Arzt stellt fälschlicherweise Krebsdiagnosen bei Kindern, damit Eltern private Behandlung in Anspruch nehmen

Jeder, der schon einmal gegen die Krankheit Krebs ankämpfen oder einem geliebten Menschen dabei zusehen musste, der weiß, wie schrecklich das ist.

Es ist nach wie vor eine Bedrohung für uns Menschen und nimmt jedes Jahr unzählige Leben von guten Menschen.

Umso schlimmer ist dabei der Gedanke, dass etwa ein Arzt auf die Idee kommt, falsche Krebsdiagnosen zu stellen, nur um dadurch mehr Geld zu verdienen. Erst recht, wenn es bei dem Patienten um ein Kind geht.

Laut mehreren Berichten ist das aber leider passiert, wodurch ein Kinderarzt angeklagt wird, falsche Krebsdiagnosen bei drei Kindern gestellt zu haben.

Dr. Mina Chowdhury, der als Geschäftsführer einer privaten Gesundheitsgesellschaft in Glasgow, Schottland, arbeitete, stand unter so großem Druck, dass er Eltern durch falsche Krebsdiagnosen ihrer Kinder in Angst und Schrecken versetzte.

Der Arzt versetzte eine Mutter in große Panik, als sie ihr erzählte, dass ihre Tochter Magenkrebs habe, der schnell streuen würde, sollte ihre Tochter nicht privat behandelt werden. Es wird vermutet, dass er das Gleiche bei zwei weiteren Kindern gemacht haben soll.

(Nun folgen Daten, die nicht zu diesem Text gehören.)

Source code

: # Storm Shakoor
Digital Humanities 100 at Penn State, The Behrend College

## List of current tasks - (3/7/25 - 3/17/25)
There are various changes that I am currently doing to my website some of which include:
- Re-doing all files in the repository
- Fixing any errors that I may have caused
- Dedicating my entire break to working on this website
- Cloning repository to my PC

Er empfahl Scans und weitere Tests, die alle in seiner finanziell in Schieflage geratenen Firma, Meras Healthcare, gemacht werden sollten.

Die Mail Online berichtete, dass der Medical Practitioners Tribunal Service (MPTS) darüber entscheidet, ob der Arzt seine Approbation behalten darf. Sollte sein Tun als „schädlich“ eingestuft werden, wird er sie wohl verlieren.

Neben diesen Anschuldigungen soll Dr. Chowdhury die betroffenen Eltern darüber informiert haben, dass sie lange Wartelisten für ihre Kinder zu befürchten haben, sollten sie Hilfe über den National Health Service (wo die Behandlung kostenlos gewesen wäre) in Anspruch nehmen.

Außerdem behauptete er, dass es bestimmte Geräte nicht in Schottland gebe.

Der Vorsitzende des Gerichts, James Newton-Price, sagte dazu:

„Das Gericht sieht es als erwiesen an, dass Dr. Chowdhury nicht dafür gesorgt hat, dass Patienten A, B und C keine klinische Hilfe bekam, außerdem konnte nach weiteren Untersuchungen festgestellt werden, dass er falsche Krebsdiagnosen stellte, wofür er darüber hinaus noch unnötige und falsche Tests in London durchführte.

Er überzeugte die Eltern A, B und C davon, unnötige Tests im Zuge der falschen Krebsdiagnose durchzuführen.

Foto: Shutterstock

Das Gericht kommt zu dem unausweichlichen Entschluss, dass Dr. Chowdhury so gehandelt hat, um die Einnahmen zu steigern und die Verluste seines Unternehmens auszugleichen und deswegen hatten all seine Taten eine finanzielle Motivation.“

Bei einer Anhörung im Oktober hatte die Mutter eines Kindes – aufgeführt als Eltern A – ausgesagt, dass Dr. Chowdhury zunächst ihre Tochter gebeten habe, den Raum zu verlassen, um dann ihr zu sagen: „Wir müssen jetzt ein ernstes Gespräch führen. Wir führen jetzt ein Gespräch, wovor alle Eltern Angst haben. Wir reden jetzt über das Wort, das mit K beginnt.“

Als die Mutter ihre Tochter dann von Unfall- und Notfallärzten untersuchen ließ, konnten sie keine Leiden feststellen, die Dr. Chowdhury diagnostiziert hatte.

Ich kann mir nicht vorstellen, in was für einer Achterbahn der Gefühle sich diese armen Eltern und Kinder befunden haben müssen.

Sollte Dr. Chowdhury schuldig gesprochen werden, hoffe ich, dass er die gerechte Strafe erhält.